The NHS could do with – at the very least – accessing the benefits of charging insurance companies for the high complex treatment and care received by their members but as NHS patients and without charge.
This missing income is estimated at anything up to £1bn a year.
ISCAS/PPU update and progress
The Independent Sector Complaints Adjudication Service (ISCAS) reports that the University Hospital Southampton NHS Trust and the Royal National Orthopaedic Hospital NHS Trust have agreed to participate in NHS PPU pilot studies.

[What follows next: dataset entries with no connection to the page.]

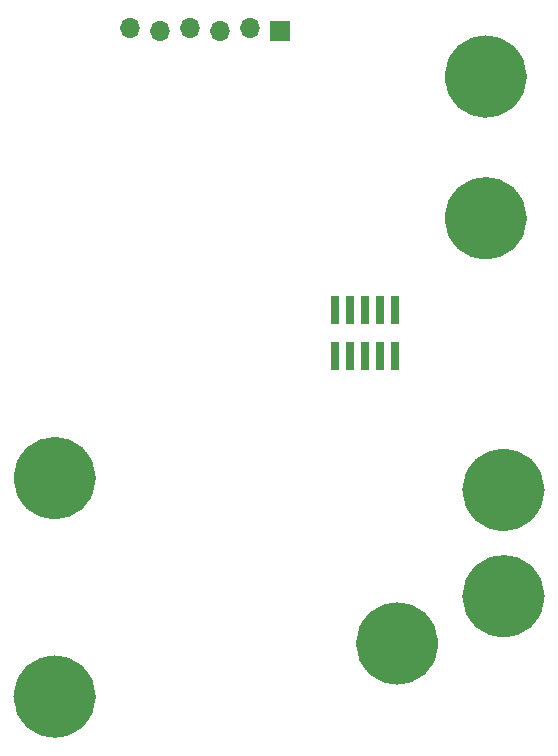
<source format=gbr>
G04 #@! TF.GenerationSoftware,KiCad,Pcbnew,9.0.0*
G04 #@! TF.CreationDate,2025-03-02T22:01:55-06:00*
G04 #@! TF.ProjectId,mobo,6d6f626f-2e6b-4696-9361-645f70636258,rev?*
G04 #@! TF.SameCoordinates,Original*
G04 #@! TF.FileFunction,Soldermask,Bot*
G04 #@! TF.FilePolarity,Negative*
%FSLAX46Y46*%
G04 Gerber Fmt 4.6, Leading zero omitted, Abs format (unit mm)*
G04 Created by KiCad (PCBNEW 9.0.0) date 2025-03-02 22:01:55*
%MOMM*%
%LPD*%
G01*
G04 APERTURE LIST*
%ADD10C,3.500000*%
%ADD11R,1.700000X1.700000*%
%ADD12O,1.700000X1.700000*%
%ADD13R,0.740000X2.400000*%
G04 APERTURE END LIST*
D10*
X111050000Y-69800000D02*
G75*
G02*
X107550000Y-69800000I-1750000J0D01*
G01*
X107550000Y-69800000D02*
G75*
G02*
X111050000Y-69800000I1750000J0D01*
G01*
X147550000Y-47800000D02*
G75*
G02*
X144050000Y-47800000I-1750000J0D01*
G01*
X144050000Y-47800000D02*
G75*
G02*
X147550000Y-47800000I1750000J0D01*
G01*
X111050000Y-88300000D02*
G75*
G02*
X107550000Y-88300000I-1750000J0D01*
G01*
X107550000Y-88300000D02*
G75*
G02*
X111050000Y-88300000I1750000J0D01*
G01*
X147550000Y-35800000D02*
G75*
G02*
X144050000Y-35800000I-1750000J0D01*
G01*
X144050000Y-35800000D02*
G75*
G02*
X147550000Y-35800000I1750000J0D01*
G01*
X149050000Y-79800000D02*
G75*
G02*
X145550000Y-79800000I-1750000J0D01*
G01*
X145550000Y-79800000D02*
G75*
G02*
X149050000Y-79800000I1750000J0D01*
G01*
X140050000Y-83800000D02*
G75*
G02*
X136550000Y-83800000I-1750000J0D01*
G01*
X136550000Y-83800000D02*
G75*
G02*
X140050000Y-83800000I1750000J0D01*
G01*
X149050000Y-70800000D02*
G75*
G02*
X145550000Y-70800000I-1750000J0D01*
G01*
X145550000Y-70800000D02*
G75*
G02*
X149050000Y-70800000I1750000J0D01*
G01*
D11*
X128400000Y-31950000D03*
D12*
X125860000Y-31650000D03*
X123320000Y-31950000D03*
X120780000Y-31650000D03*
X118240000Y-31950000D03*
X115700000Y-31650000D03*
D13*
X138140000Y-59450000D03*
X138140000Y-55550000D03*
X136870000Y-59450000D03*
X136870000Y-55550000D03*
X135600000Y-59450000D03*
X135600000Y-55550000D03*
X134330000Y-59450000D03*
X134330000Y-55550000D03*
X133060000Y-59450000D03*
X133060000Y-55550000D03*
M02*

</source>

The Government has demanded these pilots in its response to the independent inquiry report into issues raised by former surgeon Ian Paterson. This involves:
The complaints procedure in both PPUs being agreed with the Patient Advisory Liaison service (PALs);
Both PPUs ensuring their consultants with practising privileges are aware of the Medical Practitioners Assurance Framework (MPAF) and that it is being used;
The private patients’ policy in both PPUs being reviewed.
At the Private Healthcare Information Network (PHIN) annual general meeting, there were offers of help for signposting to ISCAS and ensuring private patients being treated in NHS PPUs are aware of the service it provides.
MP puts forward Early Day Motion to limit NHS private patient services
Labour MP Margaret Greenwood has put forward an Early Day Motion (EDM 805) calling on the Government to put an end to NHS facilities being used to provide services to private patients.
She referenced the provision in the Health and Social Care Act 2012 for NHS foundation trust hospitals to make up to 49% of their money out of treating private patients.
As I write this, the motion has 29 signatories.